## Problem to work on
Write the next part of the blog post below about why college students skip boring classes, starting right after its last sentence.

## Document section

May 22nd, 2011 by palomaherrera in Uncategorized · 1 Comment

I am definately not a morning person. That would explain why I fall asleep in most of my morning classes but I do try to stay awake and attentive (redbull helps). Although I find many classes boring I never use that as an excuse not to go. I am only absent if something interfered with me coming to class  like that dreaded flat tire I got one time going to school or if I’m sick. But as a college student I know from hearing my peers talk that a class being boring is one of the main reasons they dont attend. Many classes offer power points with notes on them and therefore there is no point of going to class. Also, some classes only consist of papers and no exams, therefore why take notes if you wont be tested on anything learned. I enjoy when classes are small for they are more intimate and you are actually engaging in classroom activity. Large lecture rooms are dull and I find I do worst in lectures for I end up teaching myself the material. I like classes that I actually look forward going to because I know I won’t fall asleep and I’ll actually get something out of the class. I think this applies everywhere. In the world of labor people are more productive when working in small intimate groups. Throw 200 people together and you’ll get chaos.

## Excerpted records
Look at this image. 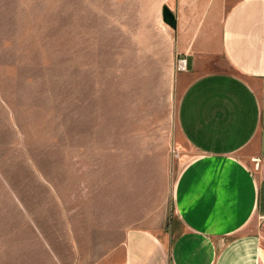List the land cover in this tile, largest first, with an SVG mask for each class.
I'll use <instances>...</instances> for the list:
<instances>
[{
  "label": "rangeland",
  "instance_id": "1",
  "mask_svg": "<svg viewBox=\"0 0 264 264\" xmlns=\"http://www.w3.org/2000/svg\"><path fill=\"white\" fill-rule=\"evenodd\" d=\"M181 1L0 0V264H103L170 218L197 157L165 56Z\"/></svg>",
  "mask_w": 264,
  "mask_h": 264
},
{
  "label": "crops",
  "instance_id": "2",
  "mask_svg": "<svg viewBox=\"0 0 264 264\" xmlns=\"http://www.w3.org/2000/svg\"><path fill=\"white\" fill-rule=\"evenodd\" d=\"M173 14L166 64L186 61L179 128L197 157L170 218L129 229L103 264H264V0H182Z\"/></svg>",
  "mask_w": 264,
  "mask_h": 264
},
{
  "label": "water",
  "instance_id": "3",
  "mask_svg": "<svg viewBox=\"0 0 264 264\" xmlns=\"http://www.w3.org/2000/svg\"><path fill=\"white\" fill-rule=\"evenodd\" d=\"M162 15H163L164 23H166L167 25H169L172 28L176 27L175 15L167 7L163 8Z\"/></svg>",
  "mask_w": 264,
  "mask_h": 264
},
{
  "label": "built area",
  "instance_id": "4",
  "mask_svg": "<svg viewBox=\"0 0 264 264\" xmlns=\"http://www.w3.org/2000/svg\"><path fill=\"white\" fill-rule=\"evenodd\" d=\"M177 70L178 71H185L186 70V61L185 60H180L178 62Z\"/></svg>",
  "mask_w": 264,
  "mask_h": 264
}]
</instances>
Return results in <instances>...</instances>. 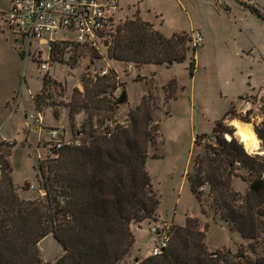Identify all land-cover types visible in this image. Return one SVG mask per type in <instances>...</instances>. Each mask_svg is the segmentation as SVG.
<instances>
[{
  "label": "rangeland",
  "instance_id": "1",
  "mask_svg": "<svg viewBox=\"0 0 264 264\" xmlns=\"http://www.w3.org/2000/svg\"><path fill=\"white\" fill-rule=\"evenodd\" d=\"M9 4L10 0H0V166L2 174L5 164L11 167L19 196L37 200L46 195L38 167L55 158V149L49 144L51 129L74 137L84 134L81 139L90 131V122L100 129V117L90 121L84 112L75 116L72 125L69 104L74 89L84 91L83 75L106 71L115 74L118 82L107 98H117L125 89L129 102L120 105L101 130H113L116 124L128 126L130 111L142 103L153 118L152 126L158 124L159 130L155 144L148 148L146 170L160 205L154 219L131 224L134 244L120 264H138L149 257L158 240L156 229L173 231L186 226L188 218L196 219L205 232L208 253L254 258V241L243 239L214 213L208 185L200 202L190 189L187 174L194 172L197 156L207 155V147L218 146L221 138L228 140L226 135L232 137L214 133L216 123L229 110L232 114L223 120L224 126L241 142L232 121L251 124L264 152V140L257 134L263 135L264 130L259 120L241 115L243 102L238 98L244 91L257 92L264 79V0H124L118 25L140 18L152 22L168 37L202 34L203 42L197 46L188 42V57L169 67L116 63L108 58L105 46L99 50L80 46L66 63L52 52L50 55L48 45L29 41L9 29L2 16ZM194 58L196 65L191 71ZM42 63L49 64V73L42 72ZM130 65L132 71L127 72ZM45 77L49 85L43 90ZM232 101L234 106H230ZM38 111L44 119L43 130L26 125L27 118ZM258 151L254 155H260ZM235 174L247 175L241 169ZM231 186L242 196L248 192L241 177H234ZM38 249L44 264H53L65 254L52 235L44 238Z\"/></svg>",
  "mask_w": 264,
  "mask_h": 264
},
{
  "label": "trees",
  "instance_id": "2",
  "mask_svg": "<svg viewBox=\"0 0 264 264\" xmlns=\"http://www.w3.org/2000/svg\"><path fill=\"white\" fill-rule=\"evenodd\" d=\"M191 41L186 34L168 37L152 22L129 19L116 27L114 40L107 47L108 58L137 66L169 67L188 57L187 43ZM51 52L63 59L61 46ZM195 65L194 58L191 71ZM82 83L84 91L74 89L69 104L70 122L73 125L75 116L84 112L90 121L100 117V129L90 122L81 146L55 149V158L39 165L46 195L22 199L12 169L5 164L0 179V264H44L38 245L50 235L65 251L53 264H120L134 244L131 224L154 219L157 214L160 200L146 164L148 148L159 134L158 124L152 126L153 118L142 103L130 111L128 126L116 124L113 130H101L116 109L129 102L127 91L107 98L118 84L113 73L83 75ZM48 85L45 77L43 90ZM37 102L39 109L41 101ZM231 114L229 110L223 120ZM223 120L216 123L214 133H228L232 138H221L218 146L207 147L206 156H197L187 180L200 202L201 188L209 186L214 213L243 239L254 241L255 257L208 253L205 232L196 219L188 218L186 226L173 228L170 246L162 255L138 264H264V156L248 155ZM257 134L264 140V134ZM238 169L247 175L238 176ZM234 177L248 184L245 196L232 189Z\"/></svg>",
  "mask_w": 264,
  "mask_h": 264
},
{
  "label": "built area",
  "instance_id": "3",
  "mask_svg": "<svg viewBox=\"0 0 264 264\" xmlns=\"http://www.w3.org/2000/svg\"><path fill=\"white\" fill-rule=\"evenodd\" d=\"M124 0H10L9 8L2 13L3 20L9 29L29 41H37L39 45H48L49 53L55 46L64 50L63 60L70 62L75 50L80 46L100 49L110 47L116 27L118 14L122 10ZM56 35V37H54ZM195 46L203 42L200 32L192 33ZM43 73H49V64L42 63ZM132 71V65L127 72ZM106 71L100 73L106 75ZM241 115L249 116L264 130V79L260 89L242 99ZM27 124L43 130L44 119L40 112L30 115ZM51 148L59 150L65 146L82 145L81 135L76 137L64 130L54 128L50 131ZM7 141L10 145L14 141ZM2 168L0 166V178ZM204 188H201L203 190ZM158 240L149 253V257H157L170 246L172 228L156 229Z\"/></svg>",
  "mask_w": 264,
  "mask_h": 264
},
{
  "label": "clouds",
  "instance_id": "4",
  "mask_svg": "<svg viewBox=\"0 0 264 264\" xmlns=\"http://www.w3.org/2000/svg\"><path fill=\"white\" fill-rule=\"evenodd\" d=\"M237 128L240 127L237 121H232ZM241 137V142L245 145V151L248 155H254L259 149L260 141L257 139V136L251 130H245L237 133ZM226 139L230 141V137L225 136ZM260 155H264V152H261Z\"/></svg>",
  "mask_w": 264,
  "mask_h": 264
},
{
  "label": "bare ground",
  "instance_id": "5",
  "mask_svg": "<svg viewBox=\"0 0 264 264\" xmlns=\"http://www.w3.org/2000/svg\"><path fill=\"white\" fill-rule=\"evenodd\" d=\"M238 123H239V125H240V127L239 128H237L234 124H232L235 128H236V134L238 133V132H242V131H245V130H251L255 135H256V133L254 132V130H253V127H252V125L251 124H249V123H244V122H240V121H237ZM238 136V135H237ZM257 136V135H256ZM239 138H240V141H241V137L240 136H238ZM257 139H258V137H257ZM259 140V139H258ZM242 143V142H241ZM243 144V143H242ZM245 146V145H244ZM259 148H260V145H259ZM259 150V151H258ZM257 151L259 152V153H261V152H263V151H260V149H258ZM256 151V152H257Z\"/></svg>",
  "mask_w": 264,
  "mask_h": 264
},
{
  "label": "crops",
  "instance_id": "6",
  "mask_svg": "<svg viewBox=\"0 0 264 264\" xmlns=\"http://www.w3.org/2000/svg\"><path fill=\"white\" fill-rule=\"evenodd\" d=\"M116 63H119V62H116ZM249 94H251V93H249L248 91H244V93H243V95H240V97H238L239 99H240V101H242V98H244V96L245 95H249ZM236 104V102H234V101H232L231 103H230V106H234ZM26 125L28 126V127H30L28 124H27V121H26ZM31 127L32 128H36V126H34L33 124L31 125Z\"/></svg>",
  "mask_w": 264,
  "mask_h": 264
},
{
  "label": "water",
  "instance_id": "7",
  "mask_svg": "<svg viewBox=\"0 0 264 264\" xmlns=\"http://www.w3.org/2000/svg\"><path fill=\"white\" fill-rule=\"evenodd\" d=\"M232 138V137H231ZM218 145V144H217Z\"/></svg>",
  "mask_w": 264,
  "mask_h": 264
}]
</instances>
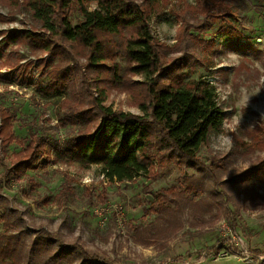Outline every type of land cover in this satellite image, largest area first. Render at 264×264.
I'll return each instance as SVG.
<instances>
[{
  "label": "trees",
  "instance_id": "1",
  "mask_svg": "<svg viewBox=\"0 0 264 264\" xmlns=\"http://www.w3.org/2000/svg\"><path fill=\"white\" fill-rule=\"evenodd\" d=\"M0 3L9 8L19 6L17 0H0ZM160 3L161 0H25L21 7L30 12V28L0 33L3 35L0 36V62L5 57V64H12L8 48L26 46L32 55L46 54L48 60L41 63V96L64 93L68 88L74 89L75 84L80 87L72 100L63 99L61 106L65 111L59 122L81 128L56 146L53 154L39 135L38 127L28 131L27 139L17 138L13 131L14 111L0 105L1 153H6L10 145L21 146L12 153L1 173L5 181L44 169L54 160L80 169L96 166L105 179L118 182L133 181L137 176L155 178V164L174 163L197 171L185 177L179 187L156 191L149 209L155 214L152 223L145 227L126 225L134 243L148 246L158 243L161 236L168 239L176 233L182 227L180 216L186 210H190L193 226L198 219L207 225L214 217V210L224 211L226 220L232 222L240 210L236 203L239 198L241 204L264 206V195L254 189L255 184H264V158L236 176H227L228 168L237 158L255 151L264 152V127L258 125L248 130L249 144L236 140L234 147L223 154L209 151L210 136L223 132L225 113L217 101L214 85L203 79L185 81L188 73L180 68L185 66L186 51H179L184 53L179 55L181 58L168 59L167 52L171 49L154 39L149 18ZM91 4L95 7L90 8ZM185 5L180 16L203 14V20L196 24L183 20L178 38L181 42L188 37L204 48L209 70L215 66L212 57L218 43L200 34L213 28L212 19L223 16L224 4L216 0H194L193 5ZM73 10L80 15L75 24L70 20ZM2 20L0 16V23ZM236 35L233 32L228 36ZM13 54V60L18 59L17 52ZM80 58L85 62L79 64ZM241 68H246L245 63L235 70L240 72ZM88 75H93L97 83L108 82L120 90L141 86L148 106L140 104L141 115L104 106V93L94 98L84 86ZM129 75L142 76V83L130 84ZM84 99L90 107L76 111L72 104L81 106ZM92 122L95 126L87 130ZM202 147L208 152L206 161L199 156ZM223 176L227 177L223 179ZM28 181L32 188L37 186L33 178ZM214 185L220 188L218 193L211 191L210 186ZM198 193H204V199L194 200ZM214 198L219 200L213 201ZM0 206L5 208L0 214L3 223L0 262L12 259L16 264H73L75 261L110 264L98 254L86 253L78 246L66 247L49 235L41 241L26 242L29 237L21 229L23 217H16L14 209L8 208L7 199L1 195ZM156 222L163 228L159 230L161 234L155 231Z\"/></svg>",
  "mask_w": 264,
  "mask_h": 264
},
{
  "label": "rangeland",
  "instance_id": "2",
  "mask_svg": "<svg viewBox=\"0 0 264 264\" xmlns=\"http://www.w3.org/2000/svg\"><path fill=\"white\" fill-rule=\"evenodd\" d=\"M17 1L19 6L15 8L0 3L3 19L0 33L30 28V12L21 7L25 0ZM216 1L224 4L223 16L212 19L213 28L200 34V37L211 38L218 43L212 57L215 66L209 70L204 48L195 45L188 37L181 42L178 38L183 20L192 24L203 20V14L187 13L185 18L179 14L185 4L193 5L194 0H161L149 18V24L154 39L171 49L167 52L168 59L175 56L181 58L183 56L179 55L184 53L179 51H186L185 66L180 68L183 73H188L185 81L203 79L214 85L225 118L223 132L209 138V151L223 154L234 147L236 140L249 144L247 132L250 128L264 127V0ZM94 7L90 5V8ZM79 19V13L73 10L70 14L72 24ZM224 31H228V35L233 32L238 35L229 37L223 34ZM192 33L197 34L195 31ZM7 50L11 52L12 64H5V57L0 62V105L14 111L13 131L17 138L27 139L28 131L38 127L39 135L53 154L56 146L81 128L59 122L65 111L61 106L63 99L72 100L80 92L79 84L58 95L41 96V63L48 60L46 54L32 55L26 46ZM15 51L18 59L13 60ZM195 59L199 60L195 62ZM84 62L83 58L78 61L79 64ZM242 63L246 68H241L240 72L235 70ZM83 71L85 74V68ZM127 79L130 84L136 85L143 81L140 75H129ZM84 86L90 89L94 98L104 93L103 105L115 111L141 115L140 104L148 106L145 90L141 86L120 90L108 82L97 83L93 75H88ZM84 101L81 106L72 104L73 108L77 111L90 107ZM94 126L92 122L87 130ZM20 149V145L13 144L7 147L4 154L0 150V195L7 199L8 208L14 209L16 217H23L21 229L29 237L26 242L41 241L49 235L66 247L78 246L86 253L98 254L110 264H264V261L256 260L259 254L264 256V206L241 204L240 198L236 202L240 210L235 211L237 213L232 222L226 220L224 211L214 210V217L207 225L198 219L192 226L190 210H186L180 216L182 227L168 239L161 236L158 243L151 246L134 243L126 225L134 223L145 227L152 223L155 214L149 209L156 191L181 186L185 177L197 174L194 168L174 163L155 164V178L137 176L133 181L118 182L105 179L96 166L80 169L54 160L44 169L28 171L26 175L5 181L1 173L8 166L12 153ZM263 155L264 152L255 151L249 156L237 158L228 168L227 176L240 174L263 159ZM199 156L207 160L205 147L201 148ZM29 178L37 184L35 188L29 185ZM210 189L213 193L220 191L215 185ZM254 189L264 195V184L257 183ZM204 197V193H198L194 200ZM4 210L0 206V214ZM2 225L0 220V232ZM160 228L156 222L155 231L158 234L163 230L159 231ZM232 237L243 241V249L252 259L238 254L240 250L231 246ZM219 247H223L219 251H223L221 254L226 252L225 255H217ZM0 264L16 262L10 259Z\"/></svg>",
  "mask_w": 264,
  "mask_h": 264
},
{
  "label": "built area",
  "instance_id": "3",
  "mask_svg": "<svg viewBox=\"0 0 264 264\" xmlns=\"http://www.w3.org/2000/svg\"><path fill=\"white\" fill-rule=\"evenodd\" d=\"M209 83L212 84L211 82H209ZM242 242L243 241L241 239H239V238L237 239L236 237H232L231 240H230L231 246H235L237 249L240 250L239 251L240 253H238V254L239 255H242L241 257H244L245 259H252L251 258L252 256L246 250L243 249V243ZM222 252L221 251H218L217 255L220 256V255H225L226 254V252H224L223 254H221ZM256 260L264 261V256L259 254V256H257Z\"/></svg>",
  "mask_w": 264,
  "mask_h": 264
},
{
  "label": "crops",
  "instance_id": "4",
  "mask_svg": "<svg viewBox=\"0 0 264 264\" xmlns=\"http://www.w3.org/2000/svg\"><path fill=\"white\" fill-rule=\"evenodd\" d=\"M261 253H263V252H261Z\"/></svg>",
  "mask_w": 264,
  "mask_h": 264
}]
</instances>
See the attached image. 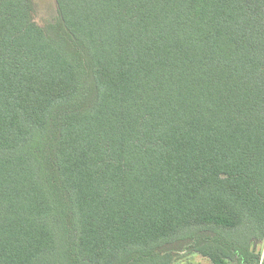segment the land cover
Instances as JSON below:
<instances>
[{
  "label": "trees",
  "instance_id": "1",
  "mask_svg": "<svg viewBox=\"0 0 264 264\" xmlns=\"http://www.w3.org/2000/svg\"><path fill=\"white\" fill-rule=\"evenodd\" d=\"M54 3L0 0V264H264V0Z\"/></svg>",
  "mask_w": 264,
  "mask_h": 264
},
{
  "label": "rangeland",
  "instance_id": "2",
  "mask_svg": "<svg viewBox=\"0 0 264 264\" xmlns=\"http://www.w3.org/2000/svg\"><path fill=\"white\" fill-rule=\"evenodd\" d=\"M35 3V21L44 25L47 21L51 20L55 14V3L54 0H34ZM261 247V256L263 254L264 245H257L254 250H257ZM261 258V257H260ZM173 264H212L210 260L199 254L193 255H180ZM229 264H238L237 261L230 262Z\"/></svg>",
  "mask_w": 264,
  "mask_h": 264
}]
</instances>
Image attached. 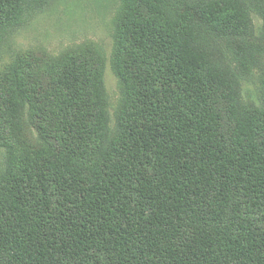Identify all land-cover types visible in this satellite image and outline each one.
Wrapping results in <instances>:
<instances>
[{
  "label": "trees",
  "instance_id": "obj_1",
  "mask_svg": "<svg viewBox=\"0 0 264 264\" xmlns=\"http://www.w3.org/2000/svg\"><path fill=\"white\" fill-rule=\"evenodd\" d=\"M51 1L0 0V264H264V0H121L113 127L97 43L13 46Z\"/></svg>",
  "mask_w": 264,
  "mask_h": 264
},
{
  "label": "rangeland",
  "instance_id": "obj_2",
  "mask_svg": "<svg viewBox=\"0 0 264 264\" xmlns=\"http://www.w3.org/2000/svg\"><path fill=\"white\" fill-rule=\"evenodd\" d=\"M121 7V0H52L50 5L35 15L18 30L13 46L19 50L44 48L53 54L91 40L103 51L105 63V86L112 114L121 99L120 81L112 67L114 51L115 16ZM256 32L259 35L262 19L253 13ZM256 81H244V93L256 97Z\"/></svg>",
  "mask_w": 264,
  "mask_h": 264
}]
</instances>
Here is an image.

## Output below
Obviously college isnt the playgroud. Its hard work. I dont pay tuition not to go to class.  But sometimes I wish that my classes would be a little more interesting. Like I mentioned earlier, I function best in a more intimate setting. Lots of student discussions and even debates. It keeps me awake and alert. I don’t like just staring at power points. Videos are good, I always enjoy those. And I like to see my professor interested in the class as well. I mean if I have to be interested shouldn’t you be too teaching it?

This has nothing to do with this class specifically. Just my college experience overall so far.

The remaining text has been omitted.